> Brief
Set down every line of text from the entries below without changing anything, and leave the pictures out of your answer.

> Information supplied

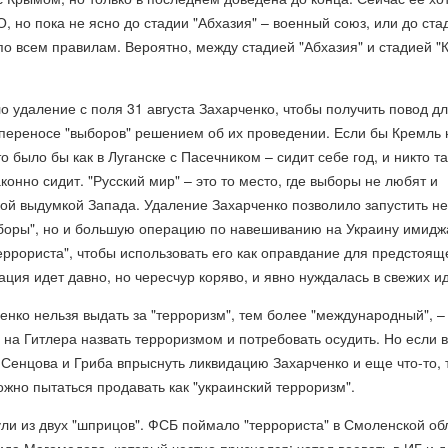
, но пока не ясно до стадии "Абхазия" – военный союз, или до ста
по всем правилам. Вероятно, между стадией "Абхазия" и стадией "
 удаление с поля 31 августа Захарченко, чтобы получить повод д
переносе "выборов" решением об их проведении. Если бы Кремль 
о было бы как в Луганске с Пасечником – сидит себе год, и никто т
конно сидит. "Русский мир" – это то место, где выборы не любят и
ой выдумкой Запада. Удаление Захарченко позволило запустить не
ыборы", но и большую операцию по навешиванию на Украину имидж
ррориста", чтобы использовать его как оправдание для предстоящ
ация идет давно, но чересчур коряво, и явно нуждалась в свежих и
нко нельзя выдать за "терроризм", тем более "международный", – 
на Гитлера назвать терроризмом и потребовать осудить. Но если в
" Сенцова и Гриба впрыснуть ликвидацию Захарченко и еще что-то, 
ожно пытаться продавать как "украинский терроризм".
ли из двух "шприцов". ФСБ поймало "террориста" в Смоленской об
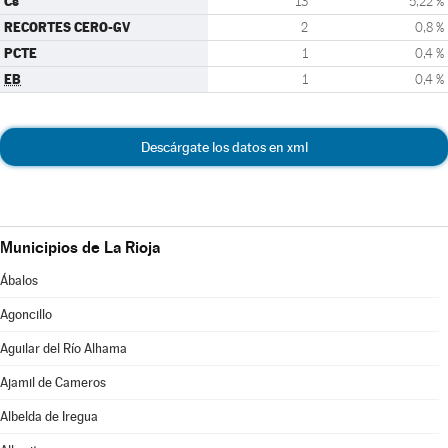
Cs
13
5,22 %
RECORTES CERO-GV
2
0,8 %
PCTE
1
0,4 %
EB
1
0,4 %
Descárgate los datos en xml
Municipios de La Rioja
Ábalos
Agoncillo
Aguilar del Río Alhama
Ajamil de Cameros
Albelda de Iregua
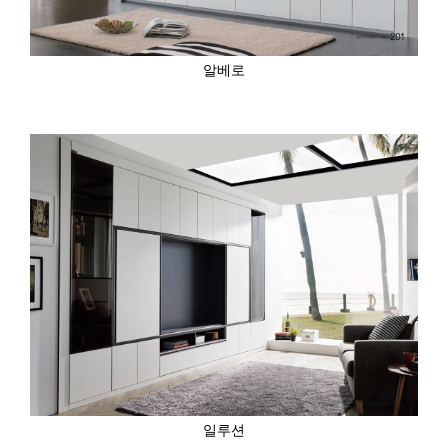
알베로
일루션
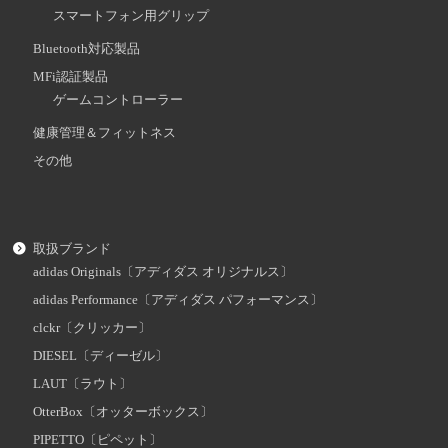
スマートフォン用グリップ
Bluetooth対応製品
MFi認証製品
ゲームコントローラー
健康管理＆フィットネス
その他
取扱ブランド
adidas Originals〔アディダス オリジナルス〕
adidas Performance〔アディダス パフォーマンス〕
clckr〔クリッカー〕
DIESEL〔ディーゼル〕
LAUT〔ラウト〕
OtterBox〔オッターボックス〕
PIPETTO〔ピペット〕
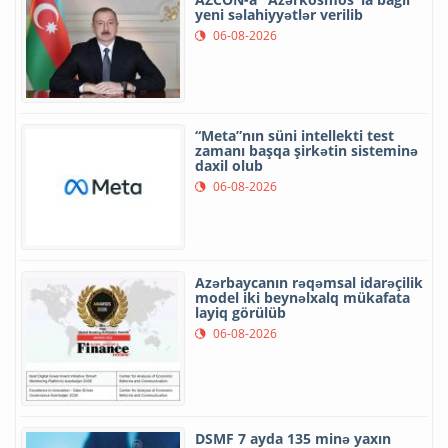
yeni səlahiyyətlər verilib
06-08-2026
“Meta”nın süni intellekti test
zamanı başqa şirkətin sisteminə
daxil olub
06-08-2026
Azərbaycanın rəqəmsal idarəçilik
model iki beynəlxalq mükafata
layiq görülüb
06-08-2026
DSMF 7 ayda 135 minə yaxın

> Finished exercise
, но пока не ясно до стадии "Абхазия" – военный союз, или до ста
по всем правилам. Вероятно, между стадией "Абхазия" и стадией "
 удаление с поля 31 августа Захарченко, чтобы получить повод д
переносе "выборов" решением об их проведении. Если бы Кремль 
о было бы как в Луганске с Пасечником – сидит себе год, и никто т
конно сидит. "Русский мир" – это то место, где выборы не любят и
ой выдумкой Запада. Удаление Захарченко позволило запустить не
ыборы", но и большую операцию по навешиванию на Украину имидж
ррориста", чтобы использовать его как оправдание для предстоящ
ация идет давно, но чересчур коряво, и явно нуждалась в свежих и
нко нельзя выдать за "терроризм", тем более "международный", – 
на Гитлера назвать терроризмом и потребовать осудить. Но если в
" Сенцова и Гриба впрыснуть ликвидацию Захарченко и еще что-то, 
ожно пытаться продавать как "украинский терроризм".
ли из двух "шприцов". ФСБ поймало "террориста" в Смоленской об
Cs
13
5,22 %
RECORTES CERO-GV
2
0,8 %
PCTE
1
0,4 %
EB
1
0,4 %
Descárgate los datos en xml
Municipios de La Rioja
Ábalos
Agoncillo
Aguilar del Río Alhama
Ajamil de Cameros
Albelda de Iregua
알베로
일루션
スマートフォン用グリップ
Bluetooth対応製品
MFi認証製品
ゲームコントローラー
健康管理＆フィットネス
その他
取扱ブランド
adidas Originals〔アディダス オリジナルス〕
adidas Performance〔アディダス パフォーマンス〕
clckr〔クリッカー〕
DIESEL〔ディーゼル〕
LAUT〔ラウト〕
OtterBox〔オッターボックス〕
PIPETTO〔ピペット〕
yeni səlahiyyətlər verilib
06-08-2026
“Meta”nın süni intellekti test
zamanı başqa şirkətin sisteminə
daxil olub
06-08-2026
Azərbaycanın rəqəmsal idarəçilik
model iki beynəlxalq mükafata
layiq görülüb
06-08-2026
DSMF 7 ayda 135 minə yaxın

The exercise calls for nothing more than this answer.